He also pointed out that while investors in Russia paid much more attention to politics and sanctions, they are in reality no more predictable than oil prices. Finally, Petrov noted investors seemed to have relatively low levels of conviction about Russia-related trades in general.
Uncertainty trumps in Ukraine
According to Petrov, the talks about Ukraine were mainly about domestic politics and potential restructuring, “with much less interest in the underlying macro fundamental dynamics, which is not surprising given the unusual level of uncertainty in the outlook.” He did note that clients were generally in agreement with Nomura’s base case view of re-profiling and coupon reduction of Ukrainian debt in a more “investor friendly” restructuring process.
However, there was very little conviction around the possible exit yields because of the obvious risks of the ongoing military conflict, “which translated into low appetite to get involved in the trade by the majority of clients”.

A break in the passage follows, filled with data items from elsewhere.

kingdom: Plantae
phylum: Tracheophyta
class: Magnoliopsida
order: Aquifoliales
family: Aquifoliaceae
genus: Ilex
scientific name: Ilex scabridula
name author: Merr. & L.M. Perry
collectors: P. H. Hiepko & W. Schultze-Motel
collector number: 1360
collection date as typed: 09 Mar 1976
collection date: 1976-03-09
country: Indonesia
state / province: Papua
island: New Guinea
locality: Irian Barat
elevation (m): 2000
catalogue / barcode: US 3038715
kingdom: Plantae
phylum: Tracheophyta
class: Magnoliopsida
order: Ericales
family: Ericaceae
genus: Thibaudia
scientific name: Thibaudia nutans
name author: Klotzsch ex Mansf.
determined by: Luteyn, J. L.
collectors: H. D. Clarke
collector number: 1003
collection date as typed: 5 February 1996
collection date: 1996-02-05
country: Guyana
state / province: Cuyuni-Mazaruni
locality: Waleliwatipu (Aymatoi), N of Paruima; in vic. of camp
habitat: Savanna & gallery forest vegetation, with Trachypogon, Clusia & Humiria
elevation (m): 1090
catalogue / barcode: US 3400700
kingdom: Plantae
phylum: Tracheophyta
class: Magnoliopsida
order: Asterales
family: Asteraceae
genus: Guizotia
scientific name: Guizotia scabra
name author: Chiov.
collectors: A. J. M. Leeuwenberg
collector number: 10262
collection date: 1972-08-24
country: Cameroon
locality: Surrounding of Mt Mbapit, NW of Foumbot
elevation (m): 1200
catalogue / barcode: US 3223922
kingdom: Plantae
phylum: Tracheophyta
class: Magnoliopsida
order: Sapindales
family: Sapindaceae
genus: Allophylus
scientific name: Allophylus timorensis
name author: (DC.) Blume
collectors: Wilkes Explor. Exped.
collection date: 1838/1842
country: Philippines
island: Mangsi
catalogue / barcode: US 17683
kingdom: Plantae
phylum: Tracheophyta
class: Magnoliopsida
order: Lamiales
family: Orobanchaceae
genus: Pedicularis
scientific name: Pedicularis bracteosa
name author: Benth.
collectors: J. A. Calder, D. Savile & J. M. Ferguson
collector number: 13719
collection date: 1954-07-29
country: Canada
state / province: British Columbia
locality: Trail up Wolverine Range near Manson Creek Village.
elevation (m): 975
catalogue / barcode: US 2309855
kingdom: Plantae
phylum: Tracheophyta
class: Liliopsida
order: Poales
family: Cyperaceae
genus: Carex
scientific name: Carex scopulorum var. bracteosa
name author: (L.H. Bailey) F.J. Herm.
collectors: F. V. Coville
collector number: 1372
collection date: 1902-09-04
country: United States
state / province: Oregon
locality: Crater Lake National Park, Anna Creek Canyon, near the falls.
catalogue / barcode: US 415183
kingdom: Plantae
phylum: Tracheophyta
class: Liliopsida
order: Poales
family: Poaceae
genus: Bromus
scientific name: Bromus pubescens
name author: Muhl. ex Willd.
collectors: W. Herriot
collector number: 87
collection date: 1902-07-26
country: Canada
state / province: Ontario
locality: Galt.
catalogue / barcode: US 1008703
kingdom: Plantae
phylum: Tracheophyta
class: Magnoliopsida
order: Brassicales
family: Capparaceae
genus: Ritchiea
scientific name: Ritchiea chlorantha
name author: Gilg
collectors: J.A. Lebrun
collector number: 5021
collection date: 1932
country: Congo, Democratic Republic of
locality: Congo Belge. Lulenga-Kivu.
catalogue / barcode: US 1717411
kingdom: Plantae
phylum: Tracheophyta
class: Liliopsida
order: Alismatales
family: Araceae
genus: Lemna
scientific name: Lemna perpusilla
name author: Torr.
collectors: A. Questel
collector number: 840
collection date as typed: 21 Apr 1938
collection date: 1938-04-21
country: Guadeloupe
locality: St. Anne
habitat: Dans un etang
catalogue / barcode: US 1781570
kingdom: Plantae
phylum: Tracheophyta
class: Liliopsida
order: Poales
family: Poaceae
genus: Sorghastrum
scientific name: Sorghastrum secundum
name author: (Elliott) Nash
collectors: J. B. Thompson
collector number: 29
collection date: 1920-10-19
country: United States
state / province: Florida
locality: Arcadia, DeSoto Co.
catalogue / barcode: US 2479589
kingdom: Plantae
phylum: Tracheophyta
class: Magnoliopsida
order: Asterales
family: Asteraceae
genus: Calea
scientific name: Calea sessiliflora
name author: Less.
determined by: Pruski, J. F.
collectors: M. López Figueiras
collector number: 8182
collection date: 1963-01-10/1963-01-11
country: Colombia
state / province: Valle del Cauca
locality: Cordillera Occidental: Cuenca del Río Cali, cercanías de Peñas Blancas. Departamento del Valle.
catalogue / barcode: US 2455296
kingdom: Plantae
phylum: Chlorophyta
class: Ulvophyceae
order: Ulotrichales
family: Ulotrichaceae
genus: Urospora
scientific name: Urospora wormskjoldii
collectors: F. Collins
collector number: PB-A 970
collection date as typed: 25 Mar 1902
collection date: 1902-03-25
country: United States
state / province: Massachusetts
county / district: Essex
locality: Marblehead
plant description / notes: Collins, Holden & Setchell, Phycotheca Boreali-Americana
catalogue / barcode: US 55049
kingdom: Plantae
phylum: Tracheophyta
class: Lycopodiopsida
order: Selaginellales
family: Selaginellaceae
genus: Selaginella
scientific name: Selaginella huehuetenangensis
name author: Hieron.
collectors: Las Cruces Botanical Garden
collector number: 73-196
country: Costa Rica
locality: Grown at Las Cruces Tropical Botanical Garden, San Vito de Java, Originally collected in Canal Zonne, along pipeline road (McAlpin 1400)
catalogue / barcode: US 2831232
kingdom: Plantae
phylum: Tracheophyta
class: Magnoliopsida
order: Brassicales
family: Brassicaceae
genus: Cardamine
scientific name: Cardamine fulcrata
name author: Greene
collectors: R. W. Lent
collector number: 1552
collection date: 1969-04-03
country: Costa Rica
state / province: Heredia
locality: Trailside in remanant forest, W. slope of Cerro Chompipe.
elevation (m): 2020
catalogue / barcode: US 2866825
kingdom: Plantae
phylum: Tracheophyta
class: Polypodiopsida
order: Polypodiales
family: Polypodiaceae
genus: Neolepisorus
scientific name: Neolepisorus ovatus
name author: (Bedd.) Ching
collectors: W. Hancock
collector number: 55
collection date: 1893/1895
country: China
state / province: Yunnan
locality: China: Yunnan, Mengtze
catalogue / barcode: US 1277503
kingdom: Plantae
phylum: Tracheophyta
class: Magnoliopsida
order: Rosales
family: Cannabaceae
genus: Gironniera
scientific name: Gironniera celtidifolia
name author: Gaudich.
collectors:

Moreover, very few clients found Ukraine assets attractive at current valuations, “assuming post-restructuring yield compression to the low 10s given strong ongoing support from the IMF as well as the global search for yield.” Some investors mentioned trying to buy Ukraine debt at cheaper levels, maybe the mid-40s, looking at exit yields of at least 14%.
Petrov also highlighted that the medium-term credit outlook was negative with most he spoke to agreeing on the likelihood of multiple restructurings. He also pointed out that domestic political stability was a major worry as many spoke of internal tensions between the President and Prime Minister.
Moreover, only a few investors expressed confidence in the government’s ability to implement the structural reforms required for the current aid package, and the rest were very worried about the EU/IMF’s continuing support in the future. Risks related to this scenario were cited as reasons for expecting higher exit yields.